Cisco 2106 and LAP1142 wierdness.

Setting up a real Wireless network for a charity I decided to leverage the used Cisco gear out there.  I got a nice 2106 WLC and a few LAP1142's for cheap that will serve them nicely.    Get everything installed and the AP never ever shows up.   so I take one down,  connect the serial cable and power it on the network.   It starts complaining about expired keys.   All kinds of searching the Cisco forums and there is no answer except for the default "your time is wrong" comment that is actually useless because LAP's and a WLC don't care what time it is.

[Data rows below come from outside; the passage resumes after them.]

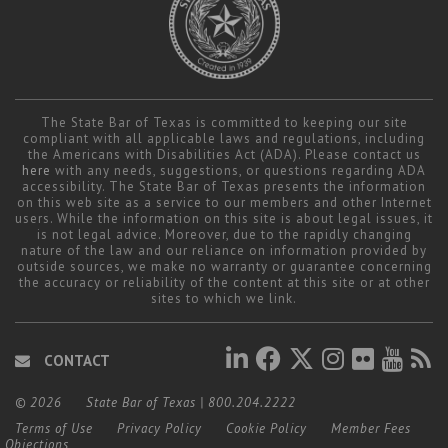
The State Bar of Texas is committed to keeping our site
compliant with all applicable laws and regulations, including
the Americans with Disabilities Act (ADA). Please contact us
here
with any needs, suggestions, or questions regarding ADA
accessibility. The State Bar of Texas presents the information
on this web site as a service to our members and other Internet
users. While the information on this site is about legal issues, it
is not legal advice. Moreover, due to the rapidly changing
nature of the law and our reliance on information provided by
outside sources, we make no warranty or guarantee concerning
the accuracy or reliability of the content at this site or at other
sites to which we link.
CONTACT
© 2026
State Bar of Texas
|
800.204.2222
Terms of Use
Privacy Policy
Cookie Policy
Member Fees
Objections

So I dig for a few hours and discover that Cisco had a bug in their firmware.  The certs they bake in are only 10 years of life and will self explode to encourage people to replace gear.   Thanks, cisco.   The problem is you can't just set the time back if someone EVER updated the WLC it freaks out about the LAP's certs.

I found an answer.

in the WLC console enter the following command.

config ap lifetime-check mic enable

then blow out the NTP server settings and set the date to 1/1/10 at 01:01:01

now power cycle the LAP's.   they will pull the firmware update from the WLC.   WLC needs to be at at a minimum becasue that is when Cisco extended the cert to 2020.   Gee thanks Cisco.

Honestly, I would set the time at a correct date and time but keep it 10 years out of date to avoid the "make them buy new gear" timebomb they decided to add to the equipment.

Also if you are setting up a simple "guest network"   you can make these act like standard consumer wifi by going in the WLAN security and setting it to WPA/WPA2  security is WPA2  then set the auth to psk psk format ascii and then enter the phrase the customer wants.   This works great for a WLAN attached to a VLAN that is only allowed internet access or goes to a captive portal like you use for hotels.